### Prompt
Copy the text read from every one of the records below, putting "Novembre" wherever "Ottobre" appears and leaving all else as it is. Do not include the pictures in your answer.

### Records shown
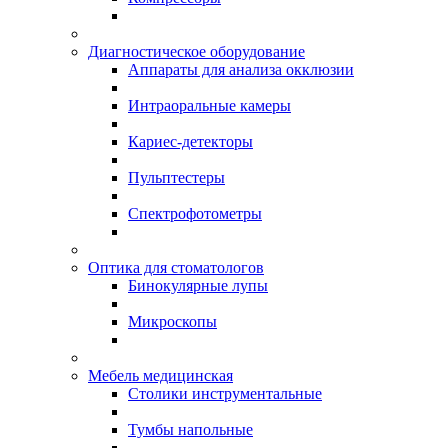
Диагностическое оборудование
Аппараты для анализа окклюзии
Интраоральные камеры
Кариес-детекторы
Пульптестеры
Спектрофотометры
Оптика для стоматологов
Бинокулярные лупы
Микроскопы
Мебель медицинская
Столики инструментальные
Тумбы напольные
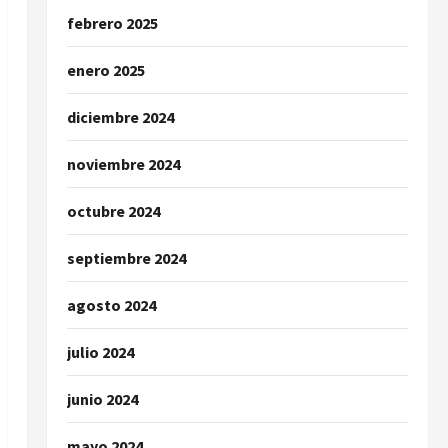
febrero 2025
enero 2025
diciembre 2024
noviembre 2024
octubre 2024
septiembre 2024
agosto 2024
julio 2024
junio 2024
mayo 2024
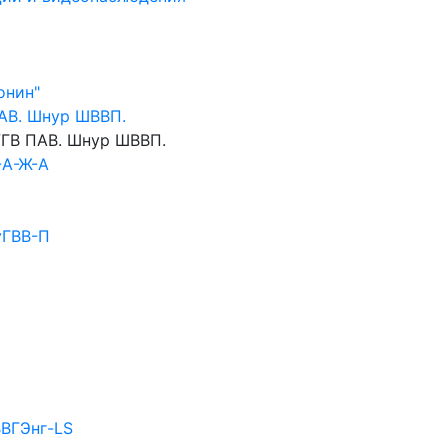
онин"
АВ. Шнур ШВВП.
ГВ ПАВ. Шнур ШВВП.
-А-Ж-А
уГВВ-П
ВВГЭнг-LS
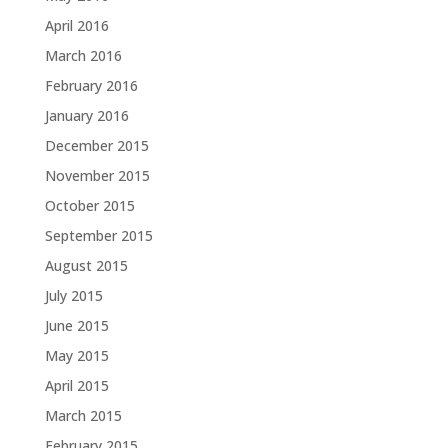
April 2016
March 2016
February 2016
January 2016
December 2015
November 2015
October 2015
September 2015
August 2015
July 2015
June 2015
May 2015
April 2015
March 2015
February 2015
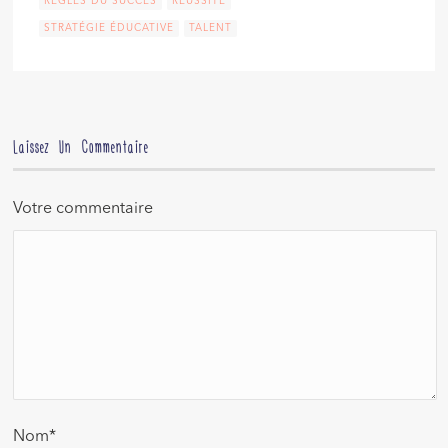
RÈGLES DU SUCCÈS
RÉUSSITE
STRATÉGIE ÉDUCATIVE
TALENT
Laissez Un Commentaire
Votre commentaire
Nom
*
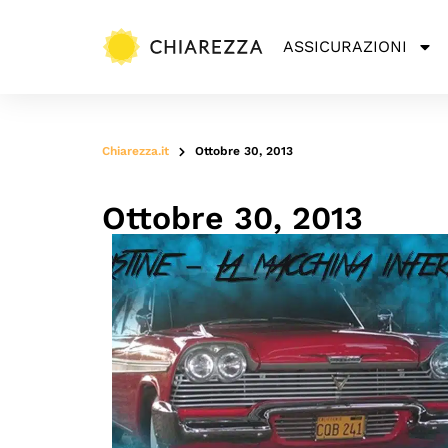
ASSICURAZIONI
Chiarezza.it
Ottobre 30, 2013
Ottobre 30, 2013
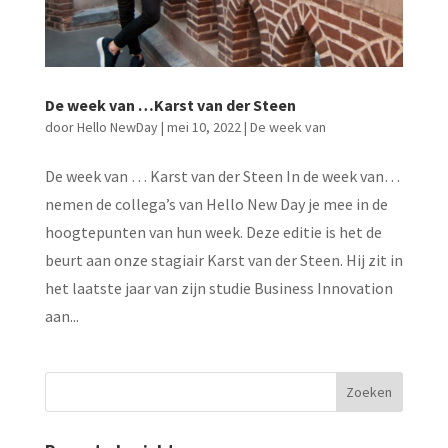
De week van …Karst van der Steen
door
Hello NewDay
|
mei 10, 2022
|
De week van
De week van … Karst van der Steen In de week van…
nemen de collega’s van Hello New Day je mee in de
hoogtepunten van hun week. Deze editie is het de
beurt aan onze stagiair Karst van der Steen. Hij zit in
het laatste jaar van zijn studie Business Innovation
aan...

### Reply
Диагностическое оборудование
Аппараты для анализа окклюзии
Интраоральные камеры
Кариес-детекторы
Пульптестеры
Спектрофотометры
Оптика для стоматологов
Бинокулярные лупы
Микроскопы
Мебель медицинская
Столики инструментальные
Тумбы напольные
febrero 2025
enero 2025
diciembre 2024
noviembre 2024
octubre 2024
septiembre 2024
agosto 2024
julio 2024
junio 2024
mayo 2024
онин"
АВ. Шнур ШВВП.
ГВ ПАВ. Шнур ШВВП.
-А-Ж-А
уГВВ-П
ВВГЭнг-LS
April 2016
March 2016
February 2016
January 2016
December 2015
November 2015
October 2015
September 2015
August 2015
July 2015
June 2015
May 2015
April 2015
March 2015
February 2015
RÈGLES DU SUCCÈS
RÉUSSITE
STRATÉGIE ÉDUCATIVE
TALENT
Laissez Un Commentaire
Votre commentaire
Nom
*
ASSICURAZIONI
Chiarezza.it
Novembre 30, 2013
Novembre 30, 2013
De week van …Karst van der Steen
door
Hello NewDay
|
mei 10, 2022
|
De week van
De week van … Karst van der Steen In de week van…
nemen de collega’s van Hello New Day je mee in de
hoogtepunten van hun week. Deze editie is het de
beurt aan onze stagiair Karst van der Steen. Hij zit in
het laatste jaar van zijn studie Business Innovation
aan...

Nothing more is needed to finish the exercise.